An article by Eliza Burdon.
I had a client recently (Eliza) who started to talk about the experience of panic as a seemingly uncontrollable journey. I liked that idea very much and we started to call it The Chaos Train. I asked her to write an article about it as it seemed such a useful idea.
The train stops at stations on its journey to the hub. Along the way it picks up passengers and freight, (burdens to take to the hub) as each hub is reached the burdens are delivered and the result of them expressed. In the case of this particular Chaos Train they are panic, anxiety and sadness.
I think the fascinating insight Eliza had was that it all felt really chaotic and out of control. Of course it feels like that because it is panic but it is not as chaotic as it feels. The train has to stop at the stations on the way to the hub and pick up burdens otherwise there is nothing to take to the hub and nothing to be expressed. By making choices and deliberately not stopping at the stations on the route Eliza places a structure on her sense of chaos. She fights the darkness and despair and she makes a journey she wants to make not the default journey her Chaos Train may make if left to its own devices. Here is Eliza’s article.
The Chaos Train
All aboard the Chaos Train, final destination Anxiety. All change for Sadness and Depression.
Living in a continuous state of anxiety is chaotic. Panic is predictably unpredictable. We seem to have no idea of when it will strike and yet somehow it is always a certainty that it will. When the panic finally loosens its grip on us, whether that means a panic attack has passed or a stressful phase has ended, we can’t find a reason for it happening in the first place. Our minds will tell us there is no reason, leading us to simply “accept” how chaotic and unpredictable our anxiety is. We lose faith in our bodies and lose sight of how we’re ever going to get better because we can’t ever establish a reason for our behaviours.
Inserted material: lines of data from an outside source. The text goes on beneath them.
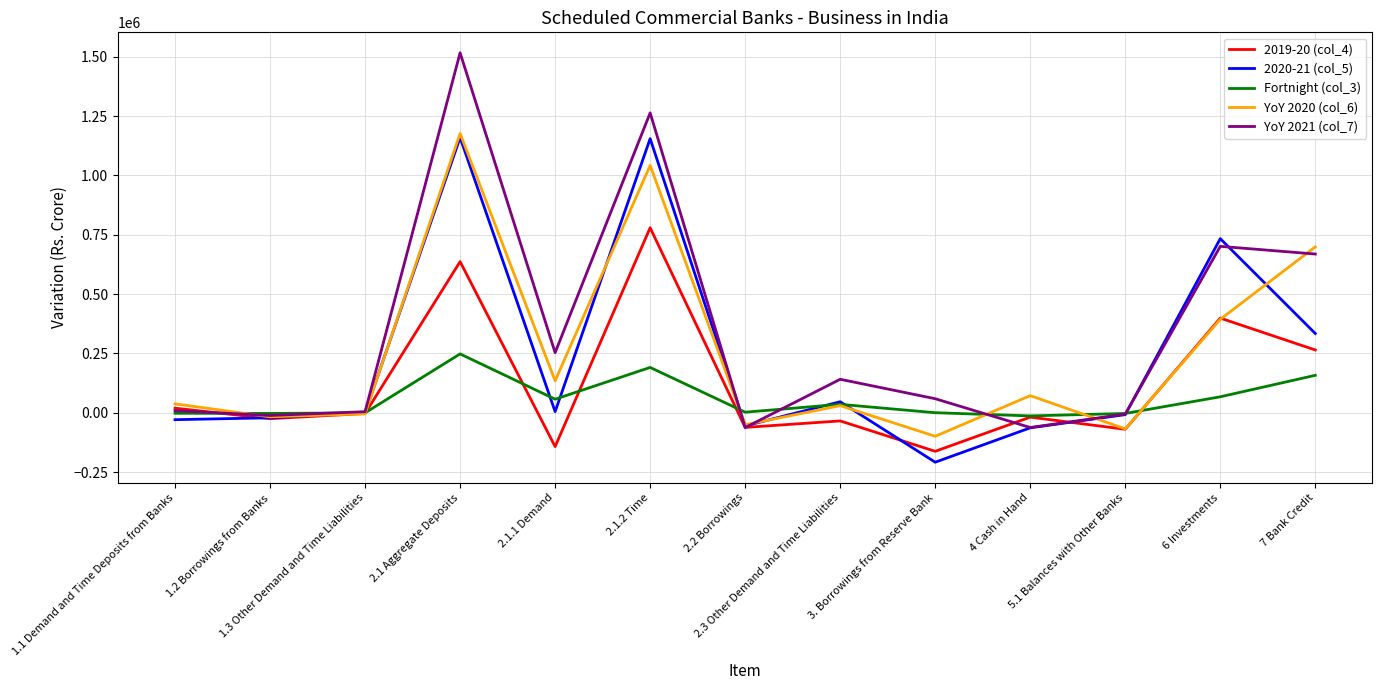

What is the greatest value displayed?

1516388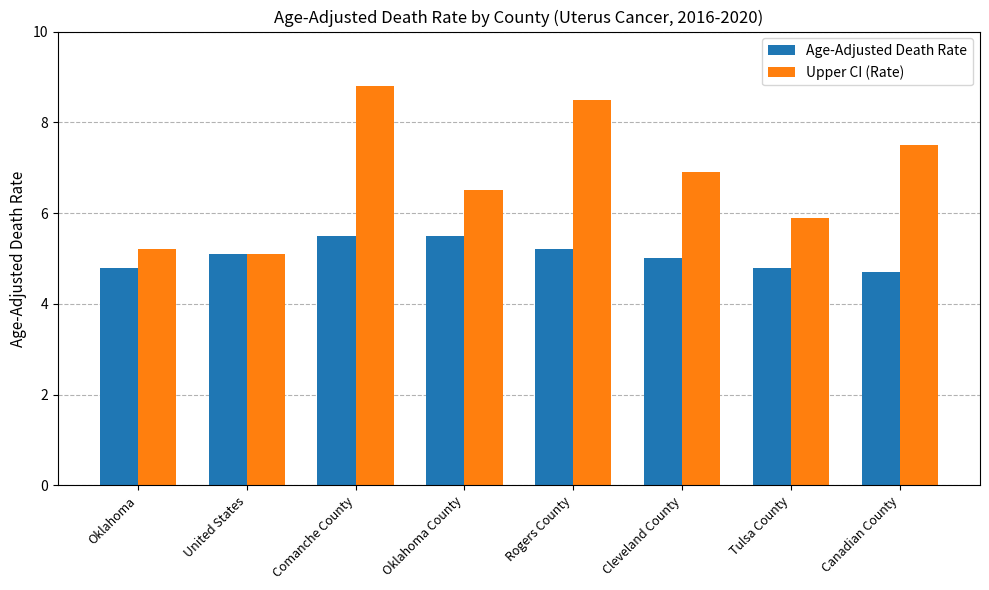

What are all the series names shown in the legend?

Age-Adjusted Death Rate, Upper CI (Rate)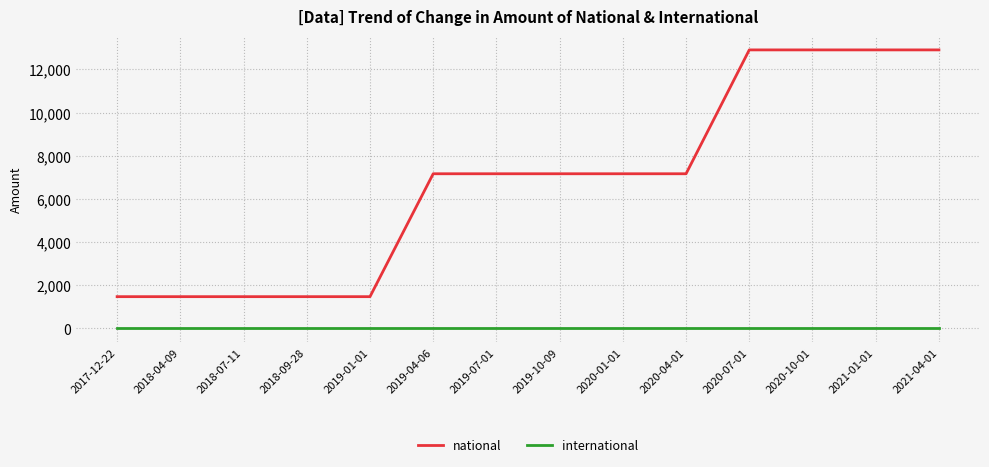

Which series has the widest spread of values?

national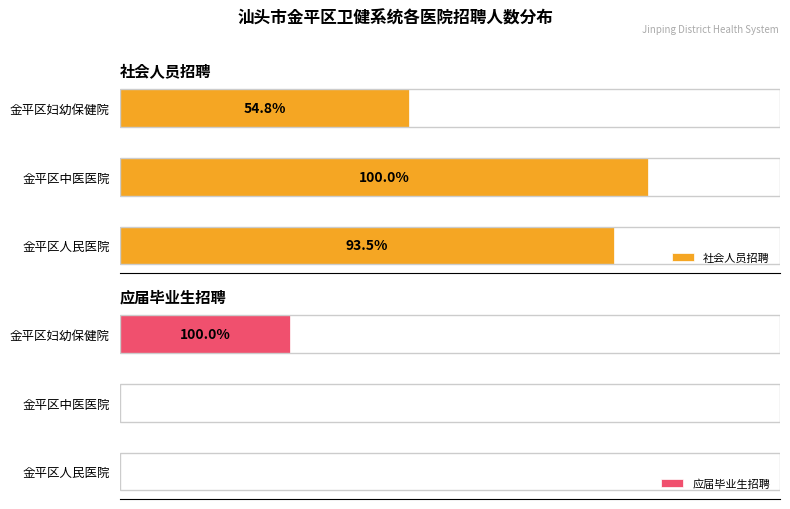

How many data points does each series have?

3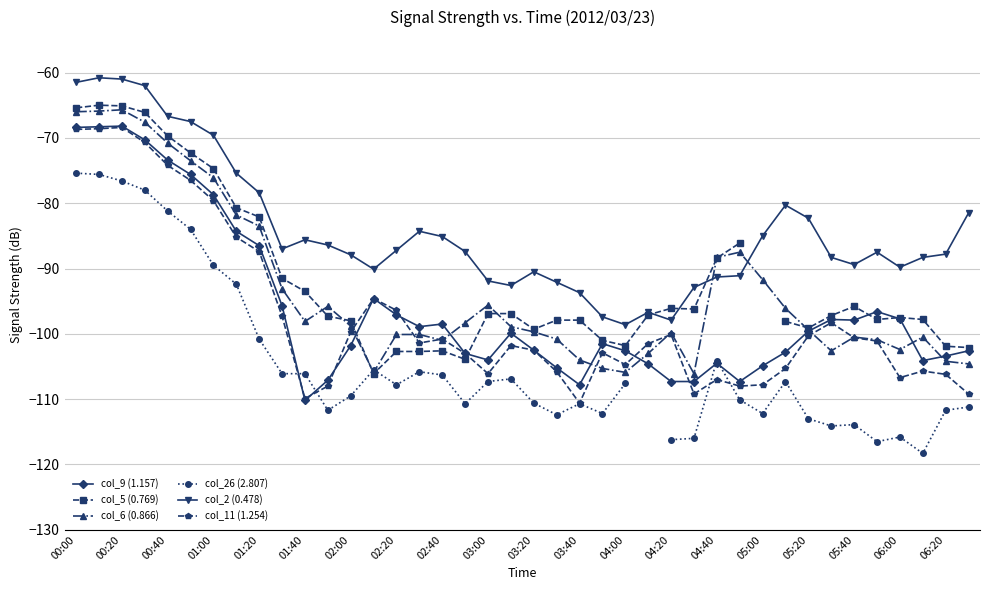

Is the value of col_2 (0.478) at 06:00 greater than the value of col_9 (1.157) at 04:00?

Yes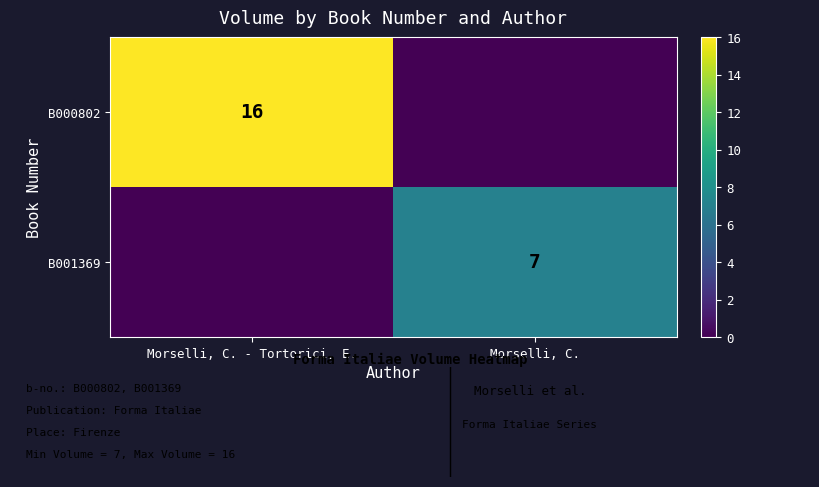

Is it true that B000802 equals 25 at Morselli, C. - Tortorici, E.?

False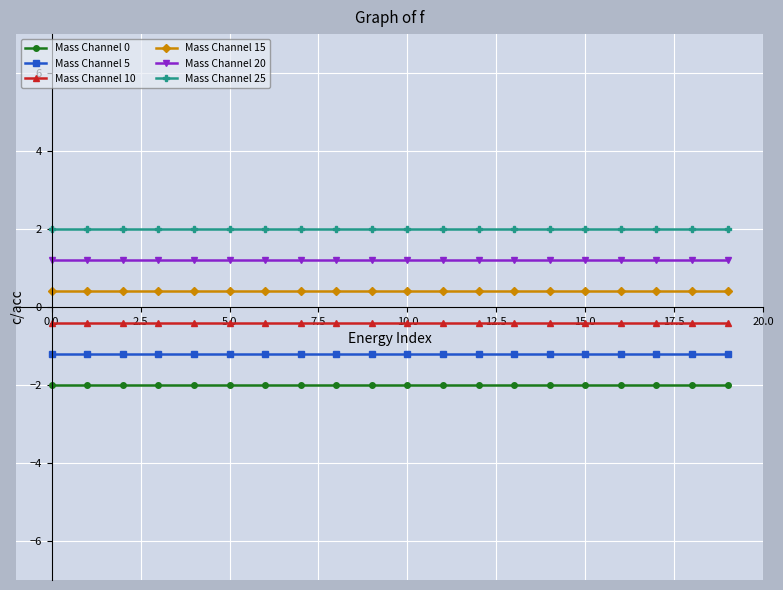

Which series has the largest total across all categories?

Mass Channel 25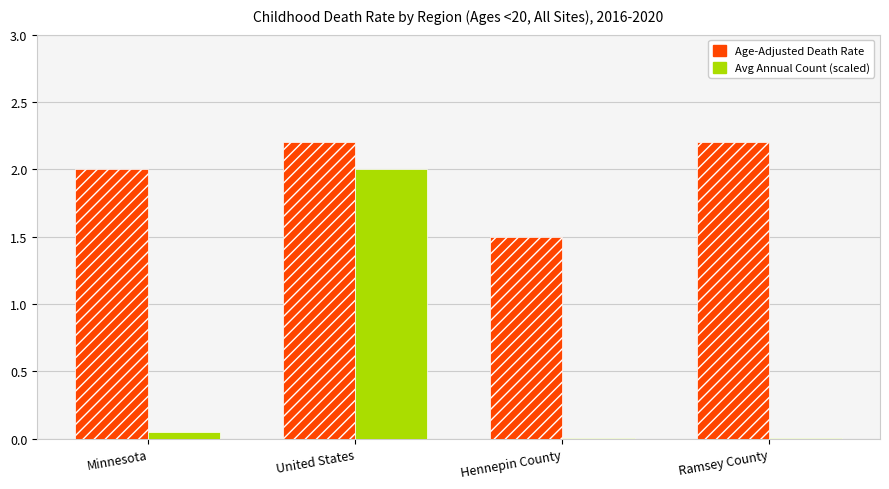

What is the sum of all Age-Adjusted Death Rate values?

7.9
The truth is it’s not all that chaotic. Anxiety and the resulting sadness and depression comes as the final culmination of a series of bad behaviours and disordered thinking. The chaos we feel we’re living in is a symptom of our anxiety taking hold of our lives, and accepting that it is that way allows it to act up if and when it pleases. Last time you did this was a Friday and today is a Tuesday? Here’s a panic attack for you. Last time you were here you wore red and now you’re wearing blue? Panic attack for you. Nothing seems all that different? Have a panic attack anyway. Your anxious mind can sense any difference in a situation, and all the chaotic steps you’ve taken to allow anxiety into your life add together to produce what feels like a very unpredictable fear response to just about anything. Yet, in reality, it is entirely predictable, it’s going to happen because you’ve accepted the idea that it’s out of your own control.
The Chaos Train is the journey you take to those major hubs, Anxiety and Depression. At each stop on the way you collect more and more behaviours and beliefs that lead to full blown anxiety disorders and predictably unpredictable panic. Each one is an essential element, they work together to seize control of your mind and create chaos.
It looks a little like this, though each persons individual stops may differ.
Other stops could include inflexibility, a lack of willingness to try things out of your comfort zone or things which are not part of your usual routine will lead to anxiety and panic. Similarly being concerned that other people will judge you. Catastrophising is a major cause of both anxiety and sadness. Catastrophising means allowing your thoughts to run away from you, and believing in only the worst case scenarios. This could be that you won’t be able to cope and you’ll have a panic attack, or that you’ll never get better.
It’s simple to build up to the “Hubs”, a series of faulty thoughts and feelings of being out of control leads to panic fairly quickly. On the other hand, breaking it back down isn’t quite so easy. It’s a slow moving train back to where you started. The best way to approach it is to break it down, cutting one station out at a time. For example, if you can combat catastrophising, you’re less likely to believe in the worst case scenario becoming a reality. With a little more faith, seeing events more realistically instead of living in a fantasy world where everything goes wrong, you would be opened up to a whole new level of freedom. In the same way, combating each station on the Chaos Train journey one step at a time, picking up a little less baggage at each stop, your anxiety would have so much less control over you, and in that, the chaos would dissolve.